Allen Fisher
Allen Fisher has been writing since 1962; participated as poet, performer and installation artist with the English Fluxus group in the 1970s; started professional work as a painter in 1978. After twenty years in lead and plastics industries he started teaching art, art history and poetry at Goldsmiths’ College in the eighties, moved to Herefordshire College of Art & Design in 1989, moved to become Head of Art at Roehampton University in 1998, was appointed as Professor of Poetry & Art in 2002 and then moved to become Head of Contemporary Arts at Manchester Metropolitan University in 2005.
He has published over 140 publications of art documentation, conceptual work and poetry. He employs interdisciplinary techniques in performance and installation works, drawing mainly from poetry and visual art.

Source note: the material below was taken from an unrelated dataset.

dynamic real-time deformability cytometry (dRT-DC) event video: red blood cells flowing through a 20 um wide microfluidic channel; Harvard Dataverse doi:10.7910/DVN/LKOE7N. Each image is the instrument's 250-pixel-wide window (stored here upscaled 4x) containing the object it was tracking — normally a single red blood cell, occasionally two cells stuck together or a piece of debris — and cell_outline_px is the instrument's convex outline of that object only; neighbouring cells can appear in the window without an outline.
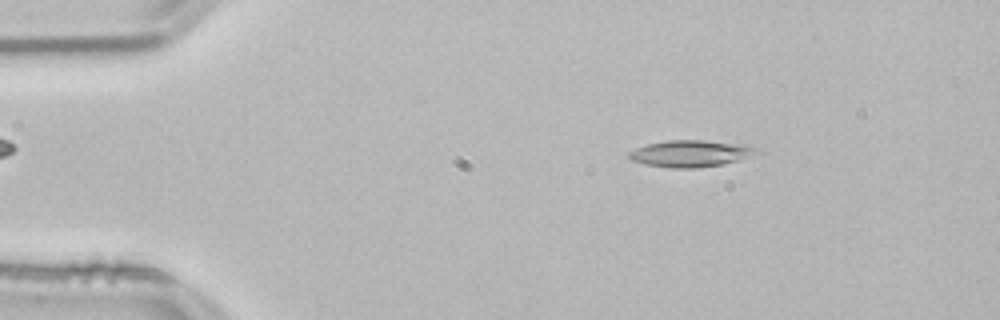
{"species": "common noctule bat (a hibernating species)", "species_latin": "Nyctalus noctula", "temperature_condition": "room temperature", "stored_images_in_passage": 14, "camera_frame_rate_fps": 3000, "um_per_image_px": 0.085, "animal": {"sex": "male", "body_mass_g": 21.5, "forearm_length_mm": 52.0}, "frame": {"image": 1, "passage_image": 6, "time_ms": 1.667, "image_size_px": [1000, 320], "cell_outline_px": [[764, 152], [740, 160], [724, 164], [696, 168], [668, 168], [644, 164], [632, 160], [628, 156], [628, 152], [636, 148], [648, 144], [668, 140], [704, 140], [756, 148]], "centroid_in_image_um": [58.68, 13.07], "position_along_channel_um": 26.3, "area_um2": 19.71}}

Part of his processual work is in the Tate Collection and his painted work is owned by museums in Hereford and Iceland and private collections in America, Australia and Britain.
In the 1960s his work included collage fiction (such as Bavuska), short lyrics (such as Before Ideas, Ideas) and a sustained sequence (long shout to kernewek). In 1969 his poetry and art practice developed different strands of processual, conceptual and systematic methods. Thomas Net’s Tree-Birst derived from The Prelude Book First, was followed by place, started in 1971, summarised as a sequence using open field composition intruded with shifts into lyrical and allegorical sets. Parallel with this ten year project, he developed systematic sequences of poetry (such as The Art of Flight based on the notes in Bach’s The Art of Fugue and Apocalyptic Sonnets which invented the double sonnet). This sonnet form was further developed into combinatory structures in Emergent Manner in 1999. During this period his poetry also developed a range of styles and personas (including Pam Burnell’s Political Speeches, Poetry for Schools and Imbrications, a Book of Business verse.) During the 1980s he started a series of works in art history and poetics (Necessary Business 1985, Topological Shovel 1999 and Confidence in lack 2007).

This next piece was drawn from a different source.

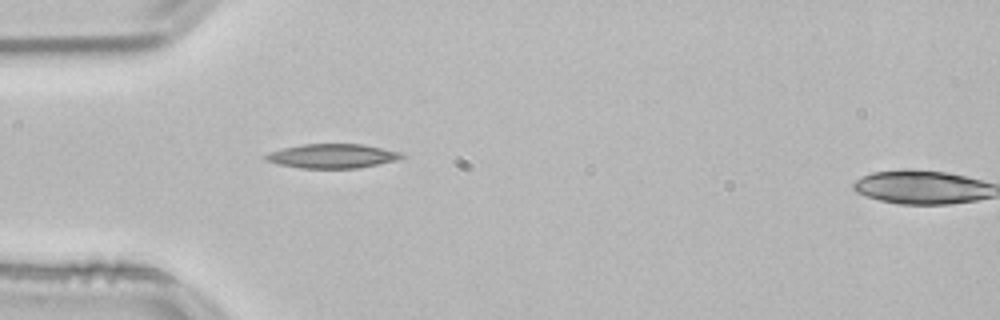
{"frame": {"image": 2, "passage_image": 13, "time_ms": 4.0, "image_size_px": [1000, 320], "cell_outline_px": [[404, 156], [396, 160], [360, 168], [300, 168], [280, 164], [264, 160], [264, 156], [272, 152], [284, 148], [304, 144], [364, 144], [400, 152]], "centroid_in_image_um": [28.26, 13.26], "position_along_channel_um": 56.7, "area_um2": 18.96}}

During the 1960s he started Edible Magazine. In 1972 he set up Aloes Books with Jim Pennington and Dick Miller in 1972, he set up Spanner (initially planned with Dick Miller who left Britain before it started). The journal Spanner continues to published art and poetry texts and a series of chapbooks. In 1975, with Elaine Fisher, he started New London Pride Editions, dedicated to writers then working in London.
He completed Gravity as a consequence of shape, between 1982 and 2005 [volume one as GRAVITY (Salt, 2004), two as ENTANGLEMENT (The Gig, Ontario, 2004), volume 3, LEANS (Salt in 2007)]; he is researching Assemblage & Empathy, Composition in American Art Literature since 1950; working on a sequence of visual texts and developing ‘performance drawing’. His last one-artist show was at the Kings’ Archive in 2003. A contemporary substantial book, PLACE (Reality Street, 2005) brought together the 1970s Place books. He currently lives in Hereford, Crewe and ‘in transit’.